Ask most football fans about Brentford and they’ll tell you “that’s the ground with a pub on each corner, isn’t it?” Unless they know their stuff, their knowledge won’t stretch much further.
The Bees’ rise to fame on the field has fallen under the radar of even the most outspoken pundits. It’s a family club largely ignored or derided as “tinpot”. A flash in the pan.
This season, despite the west London side’s concerted and technically fuelled charge for the Premier League, awareness levels haven’t been much different.
Apart, that is, from the fact most people know they’re leaving their home of 116 years for a new purpose-built stadium less than a mile up the road by Kew Bridge.
So as the curtain came down on the final league game with Barnsley, a scattering of fans gathered outside the rickety old stadium as expectation grew in the west London streets of tidy terraced houses that surround the club’s beloved Griffin Park.
It was in the Bees’ hands at the weekend. Defeat at Stoke ruined that. The Brentford faithful have a saying “It’s Brentford innit?” in response to calamities like that and the last-day penalty debacle against Doncaster.
The previous game, Stoke away, was hardly on that level. But with the faint light of automatic promotion flickering with a 1-0 defeat, the old ground’s farewell was either a glass half empty or half full moment depending on your outlook.
The fairy tale might have a few twists to go, but they’re a special breed of fans at Brentford, always seeing the best. Brought up on a diet of disappointment, lower-tier football, nearly moments but always pride. The final game was just another to add to the list.
But needing a favour from arch rivals QPR, automatic promotion always looked a big shout… until Rangers led and ultimately drew at The Hawthorns.
Only now do Brentford have a team worthy of the Premier League but Barnsley, needing a win to secure Championship survival, hadn’t read the script and a 90th–minute winner consigned Brentford to the play-offs.
It’s always, always the hope that kills you and the Bees faithful – mainly loud and proud directors inside the ground – got that and some when Josh Dasilva curled home a 73rd-minute equaliser. With the Baggies drawing, another goal would propel this friendly club into the big time.
15 TO GO
🐝 1-1 🔵#BrentfordFC #BREBAR pic.twitter.com/zAmA4YlCl3
— Brentford FC (@BrentfordFC) July 22, 2020
They pressed and pressed, the expletives growing louder and louder as chances went begging. Otherwise silence.
And silence combined with a massive last 20 minutes make strange bedfellows.
Empty stadiums are like a cathedral without worshippers where we see the chemistry of a side stripped bare. Brentford’s is positive, humble and supportive like the club itself, but the mask slipped when Rico Henry on the break let the ball squirm beneath his boot.
A cry of animal anguish, this is the pressure of football at the elite level that the fans rarely see… or hear.
The press benches, with a scattering of distanced hacks, featured the local reporters whose impartiality waned as the game slipped by as promotion fell from the home side’s grasp.
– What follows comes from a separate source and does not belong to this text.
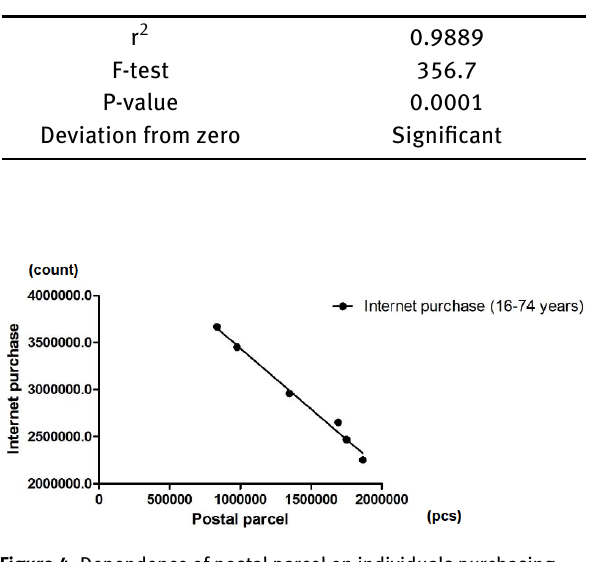
Figure 4: Dependence of postal parcel on individuals purchasing over the Internet (16-74 years).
The prize is great at either end of the Championship and as minutes ticked away, the game grew frenetic, almost desperate. Two passes, foul, a run, foul, the visiting keeper hoofing the ball over the stand – a sight once common here in Division Four days, but now replaced by silken football.
When Barnsley’s noisy keeper Jack Walton somehow turned Bryan Mbeumo’s point-blank thunderbolt onto the post in the first half, the omens didn’t look good. When Ollie Watkins side-footed wide from close range late on, spurning the chance of his 24th goal of the campaign, the writing was on the wall. Tariqe Fosu slipping as he prepared to fire into a gaping goal was mere confirmation of the Bees fans’ darkest fears.
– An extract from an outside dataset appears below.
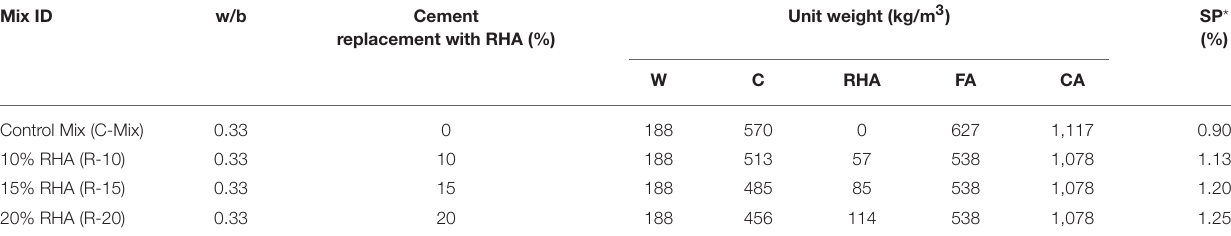
TABLE 6 | Mix proportion of control concrete and concretes containing different percentages of RHA. Mix ID w/b Cement replacement with RHA (%)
Clarke Odour’s 90th-minute winner was met with a corner flag pile-on from the entire squad and management. A Barnsley side that had been in the bottom three from September had pulled off the great escape with almost the last kick of the season. That’s why we love football.
The game’s stark emotional contrasts were laid bare at the final whistle, as the hosts’ talismanic Said Benrahma – destined for a £30m Premier league move whatever happens – lay prostrate on the turf.
Yards away, the Tykes understandably raucous celebrations, amplified by the eerie silence of the old stadium, will always be a painful last league game memory for the Brentford fans watching at home.
But by the next morning this unusual breed of proud, humble and self-deprecating football fans will have consoled themselves with the time-honoured mantra. They may not have been able to be at the game, but they’ll still say: “never mind, it’s Brentford innit?”